Aspect Oriented Programming style Caching with Castle Windsor
We were doing some work on caching at work the other day, sprinkling calls to cache values here and there in our methods. I couldn’t shake the feeling that this was creating a spaghetti-mess where what a method should do got dilluted with the caching logic. I then remembered that this was exactly the problem Aspect Oriented Programming set out to solve. Wouldn’t it be nice if you could decorate a method with an attribute and all the caching logic would magically be applied to the output of the method. Like this:
[Cached]
public string SomeMethod(int someArgument)
{
//some logic
return "someValue";
}
Challenge Accepted!
Our IoC-container du-choix, Castle Windsor actually has excellent support for Aspect Oriented Programming. Each time you resolve a service with Castle Windsor, you don’t just get the component you registered. You actually get a Proxy Object (provided by Castle Dynamic Proxy) wrapped around your component. This gives you complete control over what happens when a method or property of a component is called. We can intercept a call to a method and just redirect it to a completely different implementation.
The center piece in this is the IInvocation
interface. It’s signature goes like this:
public interface IInterceptor
{
void Intercept(IInvocation invocation);
}
The IInvocation
parameter describes the intercepted call. It gives us
information about the method and allows us to execute it. This means we can
implement a CacheInterceptor
as follows:
public class CacheInterceptor : IInterceptor
{
var cacheAttribute = invocation.Method.GetAttribute<CachedAttribute>();
if(cacheAttribute == null)
{
invocation.Proceed();
return;
}
var cacheKey = String.Concat(invocation.TargetType.FullName, ".", invocation.Method.Name, "(", String.Join(", ", invocation.Arguments), ")");
if (MemoryCache.Default.Contains(cacheKey, cacheAttribute.CacheRegion))
{
invocation.ReturnValue = MemoryCache.Default.Get(cacheKey, cacheAttribute.CacheRegion);
}
else
{
invocation.Proceed();
MemoryCache.Default.Add(cacheKey, invocation.ReturnValue);
}
}
Let’s break down this code:
- First we check if the method that is intercepted is correctly attributed.
If not, we execute the code of the method (
invocation.Proceed();
) and exit. - If the code is attributed, we need to create a cachekey to uniquely identify our cached value. We do this by concatenating the methodname and the values of all the arguments.
- With this cachekey, we check if we have this item in our chache.
- If the item is already cached, we set the returnvalue of the invocation to the value we found in the cache.
- If the item is not cached, we proceed with the invocation and add the returnvalue to the cache.

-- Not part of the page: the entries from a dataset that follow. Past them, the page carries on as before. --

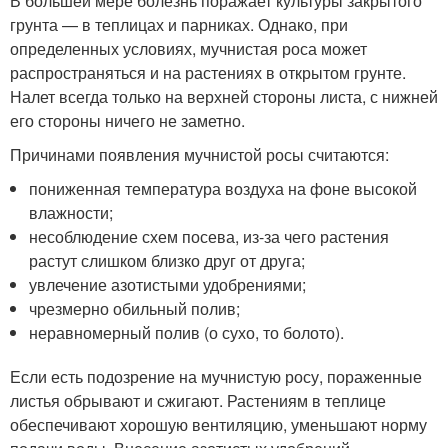
В большей мере болезнь поражает культуры закрытого
грунта — в теплицах и парниках. Однако, при
определенных условиях, мучнистая роса может
распространяться и на растениях в открытом грунте.
Налет всегда только на верхней стороны листа, с нижней
его стороны ничего не заметно.
Причинами появления мучнистой росы считаются:
пониженная температура воздуха на фоне высокой
влажности;
несоблюдение схем посева, из-за чего растения
растут слишком близко друг от друга;
увлечение азотистыми удобрениями;
чрезмерно обильный полив;
неравномерный полив (о сухо, то болото).
Если есть подозрение на мучнистую росу, пораженные
листья обрывают и сжигают. Растениям в теплице
обеспечивают хорошую вентиляцию, уменьшают норму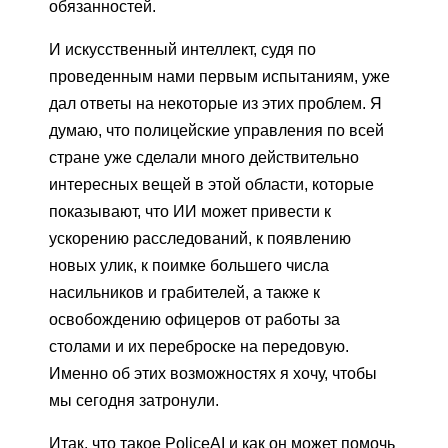
обязанностей.
И искусственный интеллект, судя по
проведенным нами первым испытаниям, уже
дал ответы на некоторые из этих проблем. Я
думаю, что полицейские управления по всей
стране уже сделали много действительно
интересных вещей в этой области, которые
показывают, что ИИ может привести к
ускорению расследований, к появлению
новых улик, к поимке большего числа
насильников и грабителей, а также к
освобождению офицеров от работы за
столами и их переброске на передовую.
Именно об этих возможностях я хочу, чтобы
мы сегодня затронули.
Итак, что такое PoliceAI и как он может помочь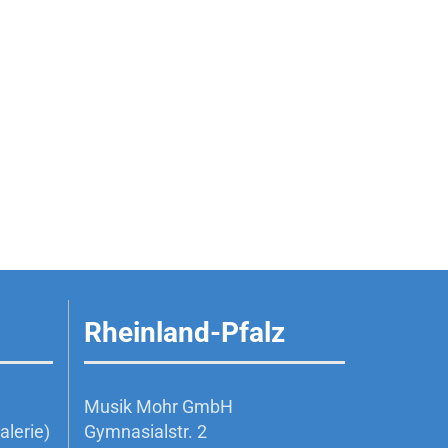
Rheinland-Pfalz
Musik Mohr GmbH
lerie)
Gymnasialstr. 2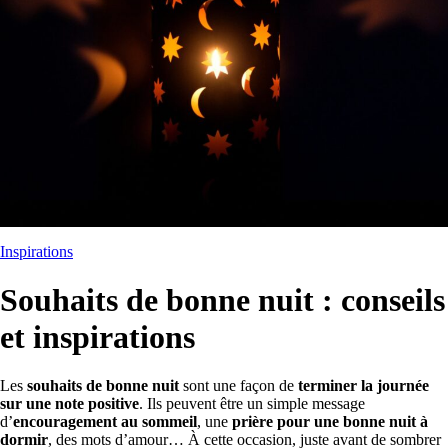
Inspirations
Souhaits de bonne nuit : conseils
et inspirations
Les
souhaits de bonne nuit
sont une façon de
terminer la journée
sur une note positive
. Ils peuvent être un simple message
d’
encouragement au sommeil
, une
prière pour une bonne nuit à
dormir
, des mots d’amour… À cette occasion, juste avant de sombrer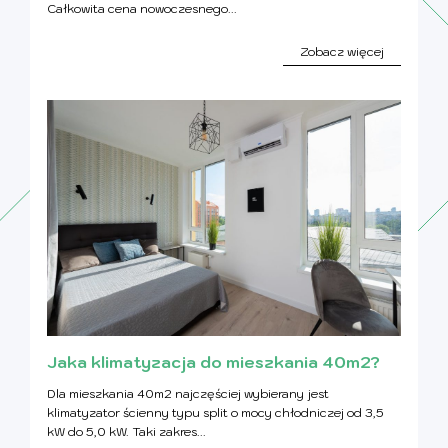
Całkowita cena nowoczesnego...
Zobacz więcej
Jaka klimatyzacja do mieszkania 40m2?
Dla mieszkania 40m2 najczęściej wybierany jest
klimatyzator ścienny typu split o mocy chłodniczej od 3,5
kW do 5,0 kW. Taki zakres...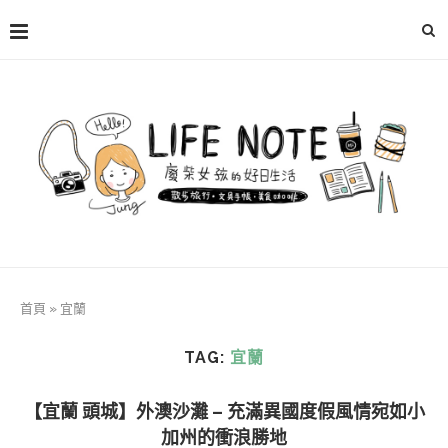
首頁
»
宜蘭
TAG:
宜蘭
【宜蘭 頭城】外澳沙灘 – 充滿異國度假風情宛如小
加州的衝浪勝地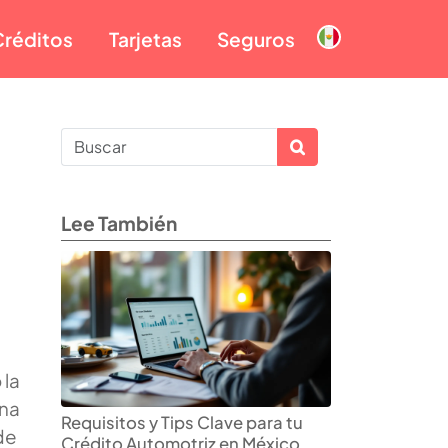
Créditos
Tarjetas
Seguros
Lee También
 la
una
Requisitos y Tips Clave para tu
de
Crédito Automotriz en México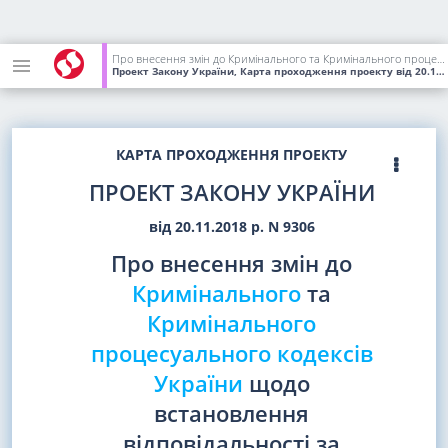
Про внесення змін до Кримінального та Кримінального процесуального кодексів України щодо встановлення відповідальності за наклеп
Проект Закону України, Карта проходження проекту
від 20.11.2018
КАРТА ПРОХОДЖЕННЯ ПРОЕКТУ
ПРОЕКТ ЗАКОНУ УКРАЇНИ
від 20.11.2018 р. N 9306
Про внесення змін до
Кримінального
та
Кримінального
процесуального кодексів
України
щодо
встановлення
відповідальності за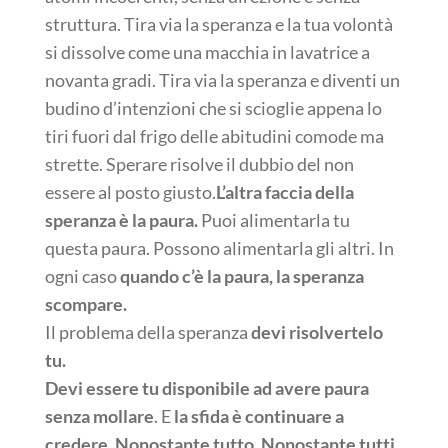
struttura. Tira via la speranza e la tua volontà
si dissolve come una macchia in lavatrice a
novanta gradi. Tira via la speranza e diventi un
budino d’intenzioni che si scioglie appena lo
tiri fuori dal frigo delle abitudini comode ma
strette. Sperare risolve il dubbio del non
essere al posto giusto.
L’altra faccia della
speranza è la paura.
Puoi alimentarla tu
questa paura. Possono alimentarla gli altri. In
ogni caso
quando c’è la paura, la speranza
scompare.
Il problema della speranza
devi risolvertelo
tu.
Devi essere tu disponibile ad avere paura
senza mollare
. E
la sfida è continuare a
credere
.
Nonostante tutto. Nonostante tutti.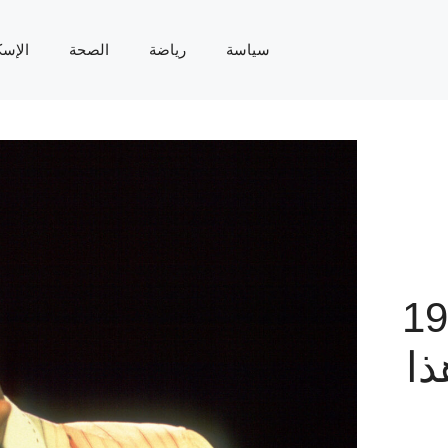
سياسة
رياضة
الصحة
الإسك
 عام 1986
ًا هذا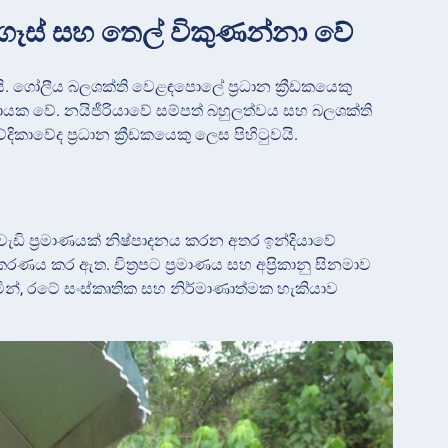
 ගෑස් සහ තෙල් විකුණන්නා වේ
යි. ගෝලීය බලශක්ති වෙළඳපොලේ ප්‍රධාන ක්‍රීඩකයෙකු
දායක වේ. නයිජීරියාවේ සම්පත් බහුලත්වය සහ බලශක්ති
වේද ප්‍රධාන ක්‍රීඩකයෙකු ලෙස පිහිටුවයි.
ට වැඩි ප්‍රමාණයක් නිෂ්පාදනය කරන අතර ඉන්දියාවේ
ණය කර ඇත. චිත්‍රපට ප්‍රමාණය සහ අප්‍රිකානු සිනමාව
ින්, රටේ සංස්කෘතික සහ නිර්මාණාත්මක හැකියාව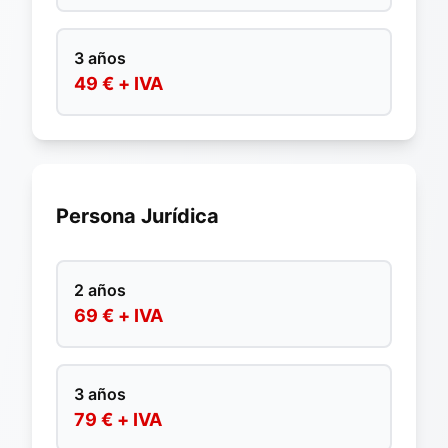
3 años
49 € + IVA
Persona Jurídica
2 años
69 € + IVA
3 años
79 € + IVA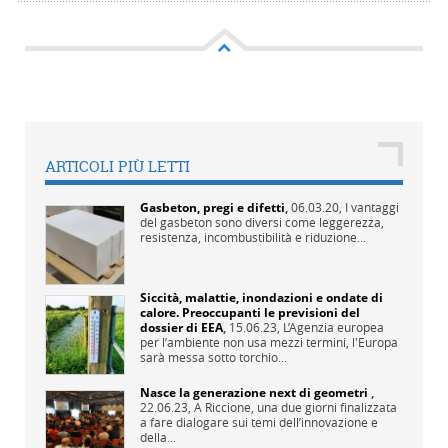
ARTICOLI PIÙ LETTI
Gasbeton, pregi e difetti
,
06.03.20,
I vantaggi
del gasbeton sono diversi come leggerezza,
resistenza, incombustibilità e riduzione...
Siccità, malattie, inondazioni e ondate di
calore. Preoccupanti le previsioni del
dossier di EEA
,
15.06.23,
L’Agenzia europea
per l’ambiente non usa mezzi termini, l'Europa
sarà messa sotto torchio...
Nasce la generazione next di geometri
,
22.06.23,
A Riccione, una due giorni finalizzata
a fare dialogare sui temi dell’innovazione e
della...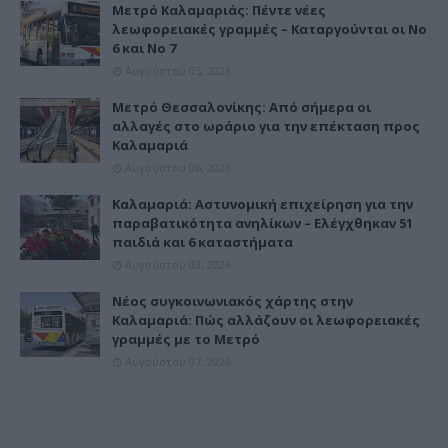
Μετρό Καλαμαριάς: Πέντε νέες
λεωφορειακές γραμμές – Καταργούνται οι Νο
6 και Νο 7
Αυγούστου 05, 2026
Μετρό Θεσσαλονίκης: Από σήμερα οι
αλλαγές στο ωράριο για την επέκταση προς
Καλαμαριά
Αυγούστου 06, 2026
Καλαμαριά: Αστυνομική επιχείρηση για την
παραβατικότητα ανηλίκων – Ελέγχθηκαν 51
παιδιά και 6 καταστήματα
Αυγούστου 03, 2026
Νέος συγκοινωνιακός χάρτης στην
Καλαμαριά: Πώς αλλάζουν οι λεωφορειακές
γραμμές με το Μετρό
Αυγούστου 07, 2026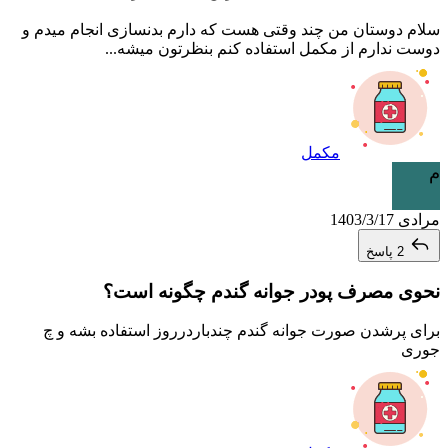
سلام دوستان من چند وقتی هست که دارم بدنسازی انجام میدم و
دوست ندارم از مکمل استفاده کنم بنظرتون میشه...
مکمل
م
مرادی
1403/3/17
2 پاسخ
نحوی مصرف پودر جوانه گندم چگونه است؟
برای پرشدن صورت جوانه گندم چندباردرروز استفاده بشه و چ
جوری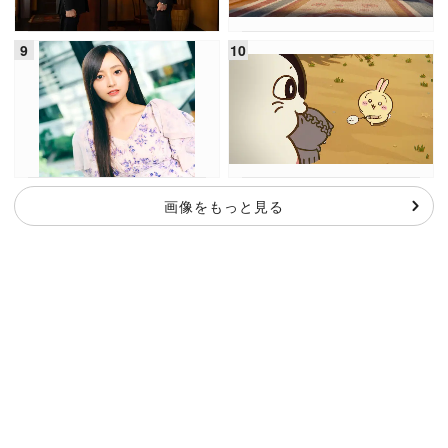
画像をもっと見る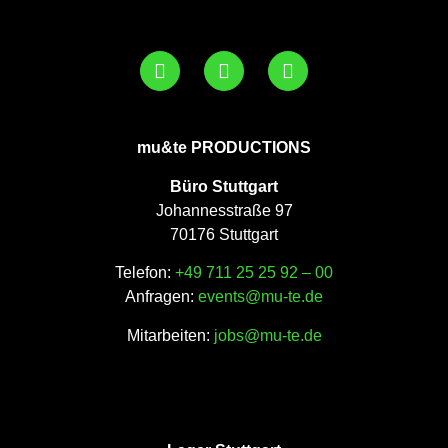
mu&te PRODUCTIONS
Büro Stuttgart
Johannesstraße 97
70176 Stuttgart
Telefon:
+49 711 25 25 92 – 00
Anfragen:
events@mu-te.de
Mitarbeiten:
jobs@mu-te.de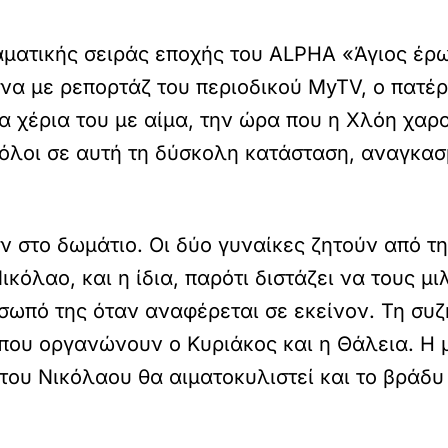
ραματικής σειράς εποχής του ALPHA «Άγιος έρ
να με ρεπορτάζ του περιοδικού MyTV, ο πατέ
α χέρια του με αίμα, την ώρα που η Χλόη χα
λοι σε αυτή τη δύσκολη κατάσταση, αναγκασ
ν στο δωμάτιο. Οι δύο γυναίκες ζητούν από τη
κόλαο, και η ίδια, παρότι διστάζει να τους μι
σωπό της όταν αναφέρεται σε εκείνον. Τη συζ
ή που οργανώνουν ο Κυριάκος και η Θάλεια. Η
ου Νικόλαου θα αιματοκυλιστεί και το βράδυ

Now, how do we tell Castle Windsor to use this interceptor for the proxies it generates? One way to do this is by defining the Interceptor with each component you register in the container:
container.Register(
Component.For<IService>().ImplementedBy<Service>().Interceptors<CacheInterceptor>()
);
But I don’t like this very much. Instead of littering your methods with
Cache-code, you’re littering you container setup code. Caching is part of your infrastructure and I like infrastructure setup to be as automagic as possible. Luckely, Castle Windsor lets us do this. With the IContributeComponentModelConstruction
interface, we can modify how Castle Windsor creates its Components. It gives us a hook where we can modify the Proxy that is created for a component:
public class RequireCachingContributor : IContributeComponentModelConstruction
{
public void ProcessModel(IKernel kernel, ComponentModel model)
{
var cachedMethods = model.Implementation.GetMethods().Where(m => AttributesUtil.GetAttribute<CachedAttribute>(m) != null).ToList();
if (cachedMethods.Any())
{
model.Interceptors.AddIfNotInCollection(InterceptorReference.ForType<CacheInterceptor>());
}
}
}
Basically, this checks if the Component has methods attributed with our
CacheAttribute
and if so, it adds our interceptor. All we need to do now is
to add this to the container before we start adding components:
var container = new WindsorContainer();
container.Kernel.ComponentModelBuilder.AddContributor(new RequireCachingContributor());
Our RequireCachingContributor
will now check every Component that is
registered with our container. If the class contains a method with the
CacheAttribute
, it will add our CacheInterceptor
. When we ask our
container for a component with cached methods, we will now receive a proxy
with our Interceptor attached. Pretty neat.
I’ve read a few blogs by people with Opinions stating that you don’t need an IoC container. Certainly not a fat one like Castle Windsor. While this is true that not every project needs an IoC container, being able to do the things I described here is pretty handy. There is so much you can do with a decent IoC container that most of us only scratch the surface.
You can find the code for this little experiment on github. I’ve added some extra features there like custom CacheKey providers and properties to control the lifetime of the cache.